→ **Written request A**
In the subsea integrity management article, when was DNV GL's "Recommended Practice: Integrity management of subsea production systems" report published?
→ **Written request B**
Using the subsea integrity management article, decide whether each statement agrees with it: (i) The DNV GL report describes the integrity management process as cyclical and covering four areas. (ii) Wilby expects projects that have already been sanctioned to be delayed or cancelled because of the drop in oil prices. (iii) Douglas-Westwood estimates that more than 6,500 subsea trees have been installed in total. Answer yes or no for each and quote the words that decide it.
→ **Written request C**
Please reproduce the stretch of the subsea integrity management article from "SIM guidelines" through "the abandonment phase.", switching "November" to "December".

→ **Excerpt**

Regularly checking your car’s fluid levels or getting your yearly health screening are two of life’s more necessary evils. Missing one or both is sure to catch up to your wallet before long, and the results are likely to be budget-busting. The same can be said for subsea wells.

While never out of mind, the trees, manifolds and more are out of sight and untouchable in their operating environment thousands of feet below water on the seabed. Inspection and intervention operations on subsea wells are expensive endeavors due to high offshore rig and tooling costs.

To keep subsea fields flowing at peak production rates, operators use a combination of good planning, constant monitoring and a lot of ingenuity. The subsea integrity management (SIM) programs that are the result of those efforts continue to evolve, much like the deepwater fields and technology they help manage.

SIM guidelines

Published in November 2014, DNV GL’s “Recommended Practice: Integrity management of subsea production systems” report defined subsea production system integrity “as both the containment of fluids and the reliable operation of safety and production equipment with the objective of ensuring both the safety and function of the installation.” Integrity of the subsea production system is established during the project phase and maintained in the operation phase and into the abandonment phase.

The report presents the integrity management process as being cyclical in nature, covering four areas: risk assessment and planning; inspection, monitoring and testing; integrity assessment; and mitigation, intervention and repair.

The more-than-50-page document serves as an in-depth guide to the establishment of a SIM program for subsea assets that operators can use to incorporate into or create their own established SIM program guidelines for new and mature fields.

The release of the guidelines demonstrates that subsea production as a technology has taken another step in an evolution that has spanned five decades, going from a novel R&D project to proven, industry-accepted technology found in the field development toolboxes of most operators around the world. The recommended practices are a formal response to the variety of concerns, observations and questions expressed as subsea technologies became more widely used.

Gaining traction, market shift

The use of subsea technologies—particularly trees—as part of the overall field development began gaining traction in the last 20 years.

According to Douglas-Westwood, there were more than 30 subsea trees installed in 1990, and almost 800 subsea trees in total had been installed up to that point.

“By 2000, the number of total installations was 1,626, and 253 were installed that year,” said Ben Wilby, a researcher for Douglas-Westwood. “Currently, we estimate that there have been more than 6,500 trees installed in total.”

But just as the subsea industry is preparing for its first foray into the world of underwater compression at Åsgard, the shift in the oil markets has created concerns regarding the impact of low oil prices on subsea development projects.

“Current oil prices will hit a number of projects—although they are more likely to be delayed rather than cancelled—as operators will need to be sure that the profit is there before sanctioning them,” Wilby said. “For projects that have already been sanctioned, we do not expect any delays or cancellations [due to the drop in oil pricing] as the capex has already been assigned to them and work has started. Deepwater is likely to be one of the hardest-hit areas. Many fields will require a high oil price—often greater than $80—just to break even.”

Overall, this will lead to a cooling off in the market, and there will be fewer contracts awarded in 2015 and into 2016 if the oil price stays low, he noted. But this doesn’t mean that projects won’t happen. He pointed to Eni’s recent award of a contract for its large Offshore Cape Three Points project in Ghana as an example.

“However, there will be fewer awards, and marginal developments will be pushed aside until they make economic sense. It is worth noting that this collapse has come just as operators were planning on cutting capex anyway, so there was likely to be a cooling off; it has just been exacerbated by the oil price collapse.

→ **Data listing**
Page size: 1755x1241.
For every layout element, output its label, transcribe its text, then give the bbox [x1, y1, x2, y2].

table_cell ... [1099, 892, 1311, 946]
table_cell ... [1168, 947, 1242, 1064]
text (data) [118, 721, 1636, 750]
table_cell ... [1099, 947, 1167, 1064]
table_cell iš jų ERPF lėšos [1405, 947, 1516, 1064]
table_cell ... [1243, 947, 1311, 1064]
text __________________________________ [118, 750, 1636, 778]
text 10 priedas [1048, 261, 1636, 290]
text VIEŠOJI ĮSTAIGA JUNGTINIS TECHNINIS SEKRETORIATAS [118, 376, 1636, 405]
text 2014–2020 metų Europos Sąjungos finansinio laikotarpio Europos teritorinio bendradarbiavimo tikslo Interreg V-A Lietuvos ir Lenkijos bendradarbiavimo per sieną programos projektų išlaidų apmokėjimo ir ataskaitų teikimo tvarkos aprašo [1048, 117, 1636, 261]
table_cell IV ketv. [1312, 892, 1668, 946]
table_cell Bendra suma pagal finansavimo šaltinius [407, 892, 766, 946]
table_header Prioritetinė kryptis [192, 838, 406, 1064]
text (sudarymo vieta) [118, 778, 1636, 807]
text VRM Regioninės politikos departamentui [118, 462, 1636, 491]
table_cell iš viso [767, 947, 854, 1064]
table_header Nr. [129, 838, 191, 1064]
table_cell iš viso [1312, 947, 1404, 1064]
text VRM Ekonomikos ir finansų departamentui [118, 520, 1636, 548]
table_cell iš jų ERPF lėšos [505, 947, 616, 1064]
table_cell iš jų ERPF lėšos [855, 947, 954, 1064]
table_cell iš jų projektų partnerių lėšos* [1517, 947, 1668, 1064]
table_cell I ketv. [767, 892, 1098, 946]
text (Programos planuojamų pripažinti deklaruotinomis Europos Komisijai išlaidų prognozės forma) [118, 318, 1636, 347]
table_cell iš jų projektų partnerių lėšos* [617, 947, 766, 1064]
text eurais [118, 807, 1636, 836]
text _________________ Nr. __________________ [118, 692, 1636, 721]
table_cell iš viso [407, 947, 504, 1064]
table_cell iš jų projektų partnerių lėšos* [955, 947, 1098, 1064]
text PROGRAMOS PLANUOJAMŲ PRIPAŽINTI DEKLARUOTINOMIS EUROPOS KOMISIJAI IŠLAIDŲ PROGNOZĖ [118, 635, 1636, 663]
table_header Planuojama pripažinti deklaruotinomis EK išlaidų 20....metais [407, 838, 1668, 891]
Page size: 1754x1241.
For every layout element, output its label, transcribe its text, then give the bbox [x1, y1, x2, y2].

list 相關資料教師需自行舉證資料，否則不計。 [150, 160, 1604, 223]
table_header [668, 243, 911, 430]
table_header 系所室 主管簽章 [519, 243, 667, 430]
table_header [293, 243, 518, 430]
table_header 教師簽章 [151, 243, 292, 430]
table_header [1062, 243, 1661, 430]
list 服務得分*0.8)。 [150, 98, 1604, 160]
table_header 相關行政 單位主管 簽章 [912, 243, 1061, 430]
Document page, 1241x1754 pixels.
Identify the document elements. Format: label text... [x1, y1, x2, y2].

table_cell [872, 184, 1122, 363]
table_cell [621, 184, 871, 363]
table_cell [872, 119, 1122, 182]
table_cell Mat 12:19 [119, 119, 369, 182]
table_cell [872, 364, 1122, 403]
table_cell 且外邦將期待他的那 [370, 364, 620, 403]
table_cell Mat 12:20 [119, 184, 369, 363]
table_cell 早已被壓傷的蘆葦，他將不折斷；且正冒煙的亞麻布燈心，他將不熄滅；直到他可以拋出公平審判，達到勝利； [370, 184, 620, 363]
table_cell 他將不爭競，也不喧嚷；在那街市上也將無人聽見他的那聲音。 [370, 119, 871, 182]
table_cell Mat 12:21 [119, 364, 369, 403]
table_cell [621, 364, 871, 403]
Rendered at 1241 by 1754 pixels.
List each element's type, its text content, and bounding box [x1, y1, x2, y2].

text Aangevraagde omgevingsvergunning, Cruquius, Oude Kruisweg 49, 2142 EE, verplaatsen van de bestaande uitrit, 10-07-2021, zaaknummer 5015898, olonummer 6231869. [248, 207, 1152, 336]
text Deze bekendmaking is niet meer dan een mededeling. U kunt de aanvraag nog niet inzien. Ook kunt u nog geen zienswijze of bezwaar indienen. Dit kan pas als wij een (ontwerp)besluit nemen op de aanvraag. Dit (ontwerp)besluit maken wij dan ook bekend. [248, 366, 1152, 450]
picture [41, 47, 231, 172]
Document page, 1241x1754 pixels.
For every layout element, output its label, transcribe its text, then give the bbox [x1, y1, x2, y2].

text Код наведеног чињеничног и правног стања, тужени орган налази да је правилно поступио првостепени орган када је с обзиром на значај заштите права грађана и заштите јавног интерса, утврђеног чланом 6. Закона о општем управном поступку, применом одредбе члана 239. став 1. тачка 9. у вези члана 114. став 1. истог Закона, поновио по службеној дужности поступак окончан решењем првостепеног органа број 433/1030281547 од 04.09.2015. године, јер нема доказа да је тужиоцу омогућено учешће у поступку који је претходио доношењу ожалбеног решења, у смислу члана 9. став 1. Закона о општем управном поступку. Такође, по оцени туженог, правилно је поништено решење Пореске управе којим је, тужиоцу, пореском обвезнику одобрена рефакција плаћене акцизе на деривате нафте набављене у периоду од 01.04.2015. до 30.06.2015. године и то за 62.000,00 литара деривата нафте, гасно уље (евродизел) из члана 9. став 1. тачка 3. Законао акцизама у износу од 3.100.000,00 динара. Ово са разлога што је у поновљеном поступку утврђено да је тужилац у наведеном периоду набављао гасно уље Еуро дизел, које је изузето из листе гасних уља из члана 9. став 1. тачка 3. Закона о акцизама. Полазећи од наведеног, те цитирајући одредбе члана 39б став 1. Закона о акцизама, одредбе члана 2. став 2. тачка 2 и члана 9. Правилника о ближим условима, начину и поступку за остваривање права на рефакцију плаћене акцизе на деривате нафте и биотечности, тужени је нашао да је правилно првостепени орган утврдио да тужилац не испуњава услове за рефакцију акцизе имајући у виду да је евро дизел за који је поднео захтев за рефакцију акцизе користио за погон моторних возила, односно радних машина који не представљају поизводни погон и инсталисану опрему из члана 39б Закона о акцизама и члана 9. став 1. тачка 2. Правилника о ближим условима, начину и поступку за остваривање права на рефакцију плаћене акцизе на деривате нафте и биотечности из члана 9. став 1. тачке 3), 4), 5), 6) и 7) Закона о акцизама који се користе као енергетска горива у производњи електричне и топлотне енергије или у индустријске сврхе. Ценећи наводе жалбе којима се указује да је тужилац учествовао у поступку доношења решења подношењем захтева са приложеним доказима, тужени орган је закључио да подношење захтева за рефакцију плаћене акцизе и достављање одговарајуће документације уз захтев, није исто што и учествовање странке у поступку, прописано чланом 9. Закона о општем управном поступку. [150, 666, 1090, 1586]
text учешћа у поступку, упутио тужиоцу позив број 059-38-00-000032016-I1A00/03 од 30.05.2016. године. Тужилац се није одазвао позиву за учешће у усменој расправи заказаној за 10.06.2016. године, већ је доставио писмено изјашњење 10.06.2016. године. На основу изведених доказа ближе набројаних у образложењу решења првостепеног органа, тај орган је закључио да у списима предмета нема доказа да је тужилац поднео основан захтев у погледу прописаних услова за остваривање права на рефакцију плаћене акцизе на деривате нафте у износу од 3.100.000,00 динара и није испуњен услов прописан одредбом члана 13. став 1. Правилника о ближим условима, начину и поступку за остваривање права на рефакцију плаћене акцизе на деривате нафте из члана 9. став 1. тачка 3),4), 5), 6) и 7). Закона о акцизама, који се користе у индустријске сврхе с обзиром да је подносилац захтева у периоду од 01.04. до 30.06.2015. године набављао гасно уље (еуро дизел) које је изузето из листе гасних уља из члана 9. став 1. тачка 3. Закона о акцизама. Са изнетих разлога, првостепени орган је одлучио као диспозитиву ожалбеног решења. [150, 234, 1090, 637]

→ **Exercise answer A**
November 2014

→ **Exercise answer B**
(i) Yes: "The report presents the integrity management process as being cyclical in nature, covering four areas"
(ii) No: "For projects that have already been sanctioned, we do not expect any delays or cancellations"
(iii) Yes: "Currently, we estimate that there have been more than 6,500 trees installed in total."

→ **Exercise answer C**
SIM guidelines

Published in December 2014, DNV GL’s “Recommended Practice: Integrity management of subsea production systems” report defined subsea production system integrity “as both the containment of fluids and the reliable operation of safety and production equipment with the objective of ensuring both the safety and function of the installation.” Integrity of the subsea production system is established during the project phase and maintained in the operation phase and into the abandonment phase.